__What to work on__: Nothing but the lines below from the one with "index pip: (735, 108)" through the one with "pinky mcp: (193, 252)" should be output, each exactly as given, and no pictures.

__Source material__:
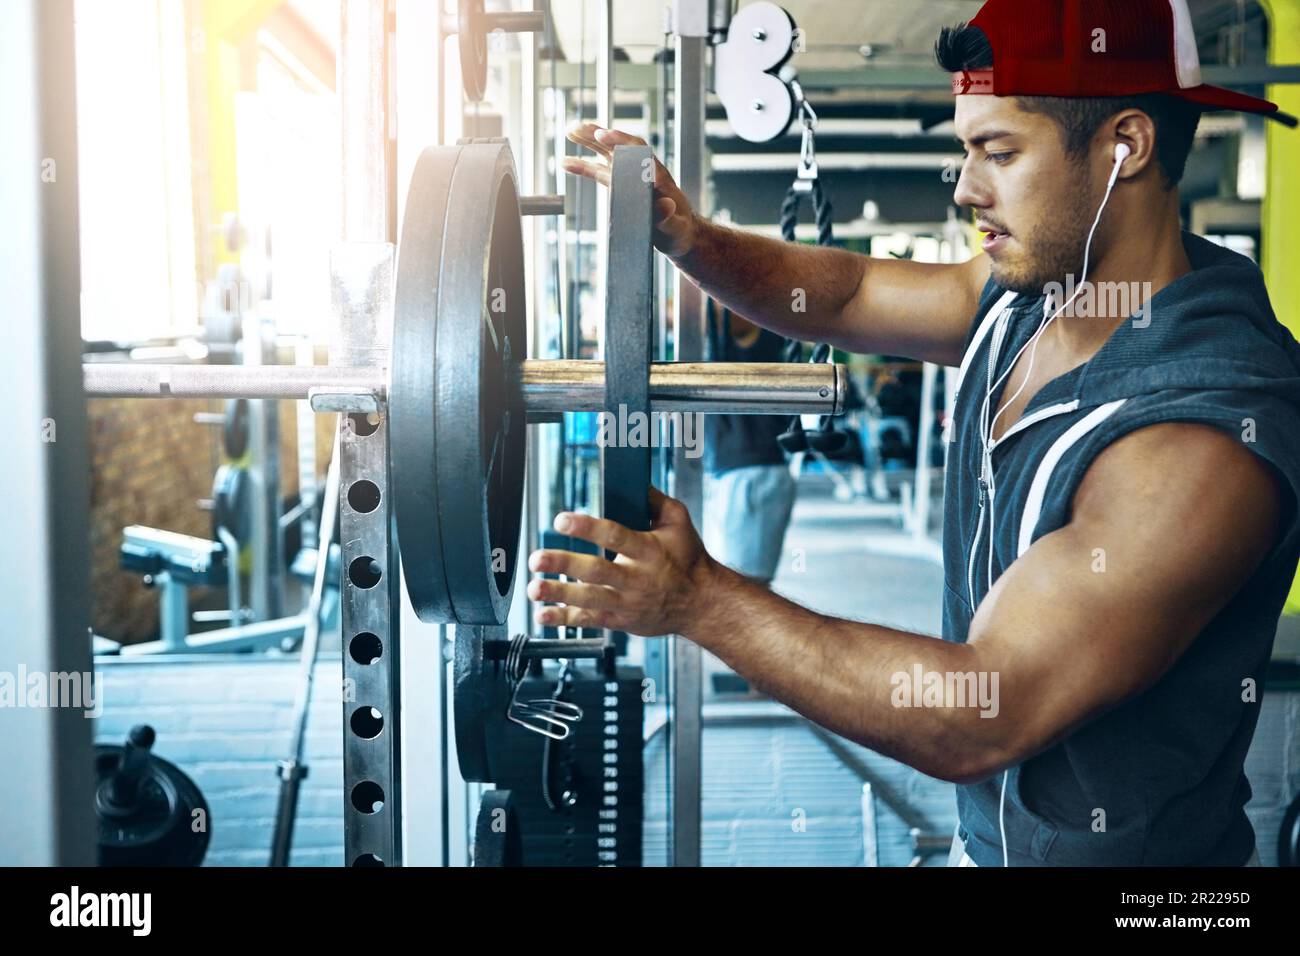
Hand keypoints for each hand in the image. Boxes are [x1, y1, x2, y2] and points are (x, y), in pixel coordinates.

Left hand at [526, 487, 717, 636]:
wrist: (701, 603)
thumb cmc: (689, 559)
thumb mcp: (680, 523)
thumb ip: (655, 501)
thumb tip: (634, 481)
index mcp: (649, 551)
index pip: (615, 535)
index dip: (587, 528)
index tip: (561, 520)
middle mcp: (637, 579)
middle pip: (596, 571)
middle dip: (564, 564)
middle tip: (537, 558)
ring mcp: (628, 602)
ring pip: (589, 599)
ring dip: (558, 593)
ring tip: (533, 587)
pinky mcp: (621, 620)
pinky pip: (590, 620)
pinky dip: (565, 618)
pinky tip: (543, 614)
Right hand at [563, 123, 698, 257]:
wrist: (680, 233)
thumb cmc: (680, 230)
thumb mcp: (676, 228)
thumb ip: (669, 218)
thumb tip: (666, 205)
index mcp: (658, 177)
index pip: (638, 152)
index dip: (620, 141)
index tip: (602, 135)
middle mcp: (642, 171)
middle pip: (619, 146)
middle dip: (599, 135)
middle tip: (578, 128)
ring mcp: (631, 177)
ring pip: (608, 154)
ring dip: (589, 142)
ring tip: (569, 131)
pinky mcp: (621, 186)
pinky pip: (600, 173)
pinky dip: (584, 166)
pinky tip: (565, 162)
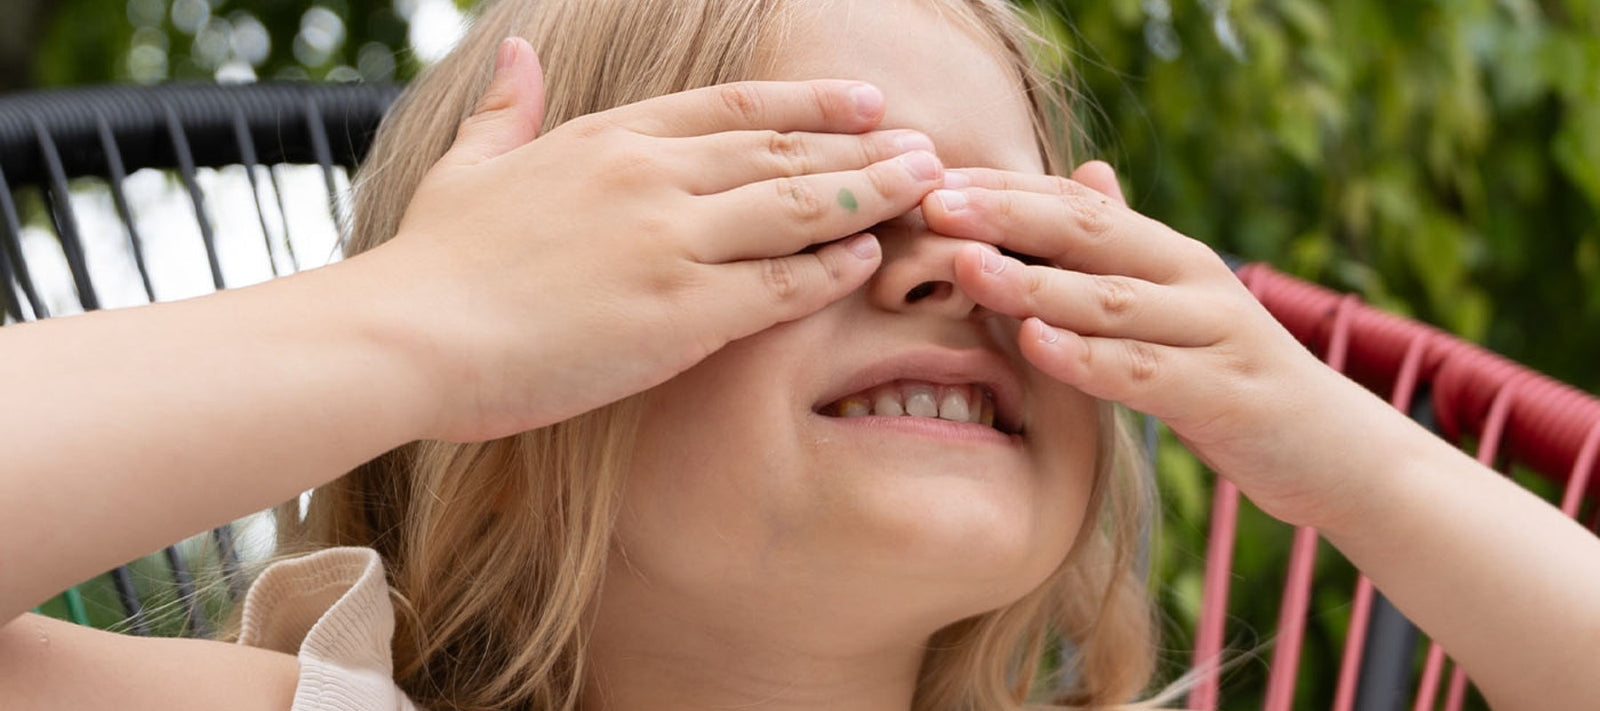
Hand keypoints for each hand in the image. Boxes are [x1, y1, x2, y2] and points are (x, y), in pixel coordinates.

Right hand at [374, 38, 945, 441]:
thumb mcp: (469, 165)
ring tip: (927, 192)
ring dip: (870, 196)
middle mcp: (652, 177)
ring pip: (798, 208)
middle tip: (927, 149)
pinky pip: (778, 286)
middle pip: (784, 152)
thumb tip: (519, 49)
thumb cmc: (431, 263)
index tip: (865, 100)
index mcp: (608, 139)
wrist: (407, 335)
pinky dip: (831, 271)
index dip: (809, 103)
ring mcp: (669, 241)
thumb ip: (508, 108)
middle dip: (864, 148)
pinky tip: (872, 262)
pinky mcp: (678, 314)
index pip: (735, 108)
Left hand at [921, 161, 1391, 528]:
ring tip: (965, 267)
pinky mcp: (1224, 395)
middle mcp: (1193, 279)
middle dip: (1006, 216)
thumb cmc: (1234, 378)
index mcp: (1170, 255)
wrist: (1339, 451)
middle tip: (933, 206)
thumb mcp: (1179, 305)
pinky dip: (1087, 358)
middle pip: (1089, 235)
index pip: (1078, 206)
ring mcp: (1214, 334)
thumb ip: (1126, 250)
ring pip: (1110, 300)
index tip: (932, 183)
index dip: (1006, 191)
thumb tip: (1085, 174)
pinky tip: (1035, 344)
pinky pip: (1144, 373)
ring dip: (1033, 281)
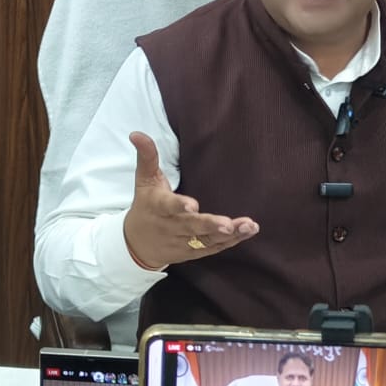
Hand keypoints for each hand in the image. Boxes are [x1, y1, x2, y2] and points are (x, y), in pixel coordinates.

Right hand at [122, 131, 258, 268]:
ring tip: (248, 226)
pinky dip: (231, 242)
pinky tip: (248, 231)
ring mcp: (182, 242)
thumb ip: (147, 156)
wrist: (136, 244)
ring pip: (205, 240)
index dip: (179, 206)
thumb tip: (136, 133)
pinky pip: (213, 248)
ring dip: (228, 234)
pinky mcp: (193, 252)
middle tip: (228, 224)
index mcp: (158, 207)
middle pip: (191, 227)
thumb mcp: (144, 180)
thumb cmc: (146, 205)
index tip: (193, 205)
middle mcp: (170, 227)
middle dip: (209, 225)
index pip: (168, 206)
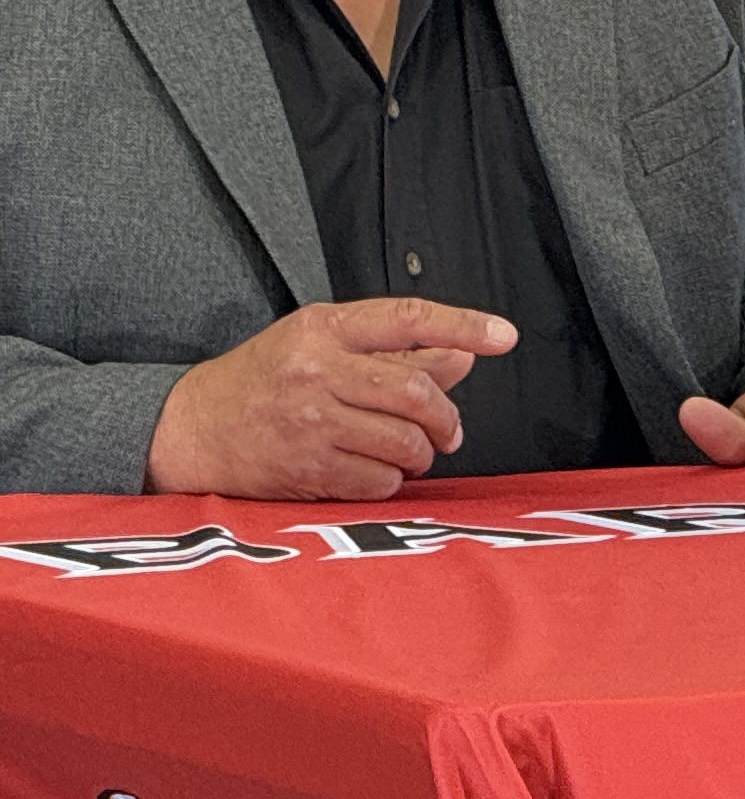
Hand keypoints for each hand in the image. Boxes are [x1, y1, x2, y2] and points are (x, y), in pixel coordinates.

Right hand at [147, 301, 519, 499]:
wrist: (187, 431)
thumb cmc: (260, 383)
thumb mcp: (318, 347)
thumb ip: (393, 352)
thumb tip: (463, 355)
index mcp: (321, 329)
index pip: (407, 319)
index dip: (463, 325)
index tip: (504, 336)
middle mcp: (316, 370)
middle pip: (418, 392)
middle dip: (446, 419)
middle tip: (447, 431)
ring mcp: (310, 422)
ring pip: (406, 441)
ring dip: (419, 454)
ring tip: (406, 451)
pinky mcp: (307, 468)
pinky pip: (381, 480)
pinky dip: (388, 480)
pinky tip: (369, 469)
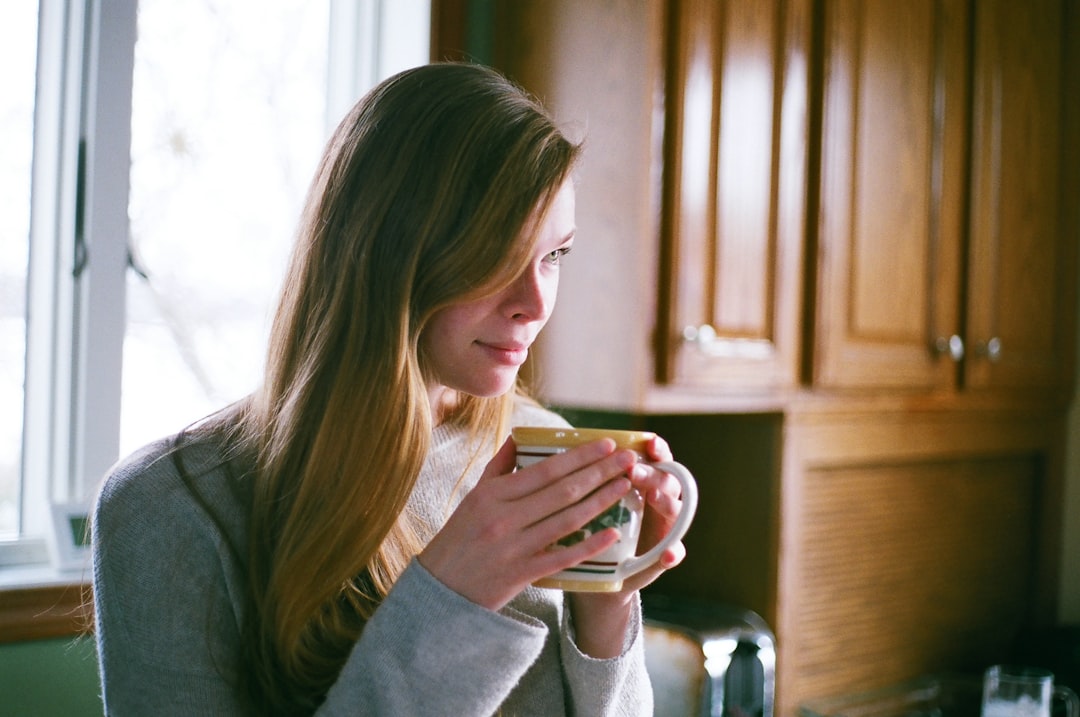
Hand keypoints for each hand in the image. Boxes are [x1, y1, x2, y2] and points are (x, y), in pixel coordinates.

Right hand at [418, 436, 639, 610]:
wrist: (440, 590)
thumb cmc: (459, 539)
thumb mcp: (473, 497)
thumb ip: (498, 467)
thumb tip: (519, 436)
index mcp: (492, 495)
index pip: (545, 470)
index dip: (580, 456)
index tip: (608, 444)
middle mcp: (504, 518)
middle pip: (562, 491)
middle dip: (600, 472)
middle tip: (629, 459)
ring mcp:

__Solution__:
index pip: (735, 108)
Left hand at [921, 161, 1391, 528]:
ring tip: (965, 267)
pinky mcp: (1224, 395)
middle mcp: (1193, 279)
middle dip: (1006, 216)
thumb cmc: (1234, 378)
index mcp: (1170, 255)
wrist: (1339, 451)
middle tip: (933, 206)
thumb mcp: (1179, 305)
pinky dip: (1087, 358)
middle pip: (1089, 235)
index pip: (1078, 206)
ring mcp: (1214, 334)
thumb ip: (1126, 250)
ring pip: (1110, 300)
index tip: (932, 183)
index dip: (1006, 191)
thumb tip: (1085, 174)
pinky tip: (1035, 344)
pinky pip: (1144, 373)
ring dip: (1033, 281)
Hand keypoints for each hand in the image. Boxes are [x1, y1, x2, y2] and points are (x, y), in pixel coordinates.

Right hand at [122, 131, 258, 268]:
ring tip: (248, 226)
pinky dip: (231, 242)
pinky tip: (248, 231)
ring mcp: (182, 242)
thumb ip: (147, 156)
wrist: (136, 244)
ring pip: (205, 240)
index dip: (179, 206)
thumb tip: (136, 133)
pinky pip: (213, 248)
ring dip: (228, 234)
pinky mcp: (193, 252)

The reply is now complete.